I think this was for two reasons: Firstly, back then this was the last outpost of steam on British Rail and the engines looked very uncomfortable in their corporate blue livery, complete with the double headed arrow logo (as seen in this old postcard*).

Secondly, after leaving Aberystwyth, for the first five miles, the line is near enough level, and it didn't seem very dramatic.

All changed, of course, when we got past Capel Bangor and began the long 650ft (200m) climb up the side of the valley to Devil's Bridge. Here at last was the authentic narrow gauge experience despite the rather shabby and work-a-day appearance of the trains.

The railway was privatised in 1989 and is now owned by a charitable trust. They have done sterling work, renovating and improving the rolling stock and repainting them in their original Great Western Railway livery.

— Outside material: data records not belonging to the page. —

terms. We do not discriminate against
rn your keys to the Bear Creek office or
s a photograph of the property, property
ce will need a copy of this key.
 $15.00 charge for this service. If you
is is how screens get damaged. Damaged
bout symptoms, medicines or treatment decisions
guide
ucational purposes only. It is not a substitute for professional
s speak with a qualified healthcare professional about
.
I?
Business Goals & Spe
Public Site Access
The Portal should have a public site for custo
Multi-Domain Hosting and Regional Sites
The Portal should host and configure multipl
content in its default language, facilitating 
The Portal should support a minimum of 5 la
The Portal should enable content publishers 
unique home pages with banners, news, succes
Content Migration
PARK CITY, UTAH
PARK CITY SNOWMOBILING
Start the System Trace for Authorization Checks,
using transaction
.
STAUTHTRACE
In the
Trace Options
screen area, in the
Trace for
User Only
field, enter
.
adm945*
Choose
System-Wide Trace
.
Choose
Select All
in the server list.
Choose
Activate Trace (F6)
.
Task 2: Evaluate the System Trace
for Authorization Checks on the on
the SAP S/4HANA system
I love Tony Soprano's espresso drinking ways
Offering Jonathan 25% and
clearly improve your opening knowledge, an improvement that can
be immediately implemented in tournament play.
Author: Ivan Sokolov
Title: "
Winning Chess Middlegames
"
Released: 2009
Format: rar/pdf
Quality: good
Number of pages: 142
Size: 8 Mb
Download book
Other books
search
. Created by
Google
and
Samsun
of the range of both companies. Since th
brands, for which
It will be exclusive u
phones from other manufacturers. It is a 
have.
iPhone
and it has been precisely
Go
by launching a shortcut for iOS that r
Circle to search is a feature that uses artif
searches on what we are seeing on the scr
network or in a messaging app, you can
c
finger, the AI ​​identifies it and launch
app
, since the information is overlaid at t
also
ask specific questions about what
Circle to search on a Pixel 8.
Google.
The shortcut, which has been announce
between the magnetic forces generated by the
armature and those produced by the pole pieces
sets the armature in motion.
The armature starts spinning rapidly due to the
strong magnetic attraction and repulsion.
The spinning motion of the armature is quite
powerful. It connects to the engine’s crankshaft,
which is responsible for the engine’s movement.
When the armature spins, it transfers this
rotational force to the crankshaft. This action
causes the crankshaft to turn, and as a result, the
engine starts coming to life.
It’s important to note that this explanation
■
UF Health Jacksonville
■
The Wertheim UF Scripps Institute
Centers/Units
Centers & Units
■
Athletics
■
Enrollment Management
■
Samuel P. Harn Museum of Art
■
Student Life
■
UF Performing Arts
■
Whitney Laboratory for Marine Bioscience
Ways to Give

The stations have all been restored and shelters provided at the intermediate halts. The track side vegetation has been cut back opening up views that were hidden on my first visit.

Back then it was a fading out-dated part of the national network; now it is a glorious invocation of the days of narrow gauge steam.

For timetables, ticket prices, etc. please see the official site

* Copyright belongs to the successors of the defunct Photo Precision Limited, St Ives, Huntingdon whoever they may be. Answers on a postcard please ...

The line opened in 1902 primarily to carry lead ore and timber down to the harbour in Aberystwyth. However by the time the line was completed, the lead ore trade was already failing, finally ceasing during the Great War. The line increasingly came to rely on the growing tourist trade, but was never more than modestly successful.

In 1912 it was taken over by the Cambrian Railway which in turn was absorbed into the GWR on grouping in 1923. The GWR invested heavily in the line, providing three new locomotives and replacing all the carriages. At the time of writing (2017) two of these locos No. 8 Llywelyn and No. 1213 (9) Prince of Wales handle the vast bulk of the services, with No. 7 Owain Glyndwr undergoing a heavy overhaul.

There is also a diesel locomotive, No. 10. This is normally only used for maintenance trains and yard duties, but can be pressed into service on passenger trains should the need arise.

It was assembled in 1987 (shortly before privatisation) in the workshop of the Brecon Mountain Railway using parts obtained from Baguley-Drewry Ltd when that company went out of business.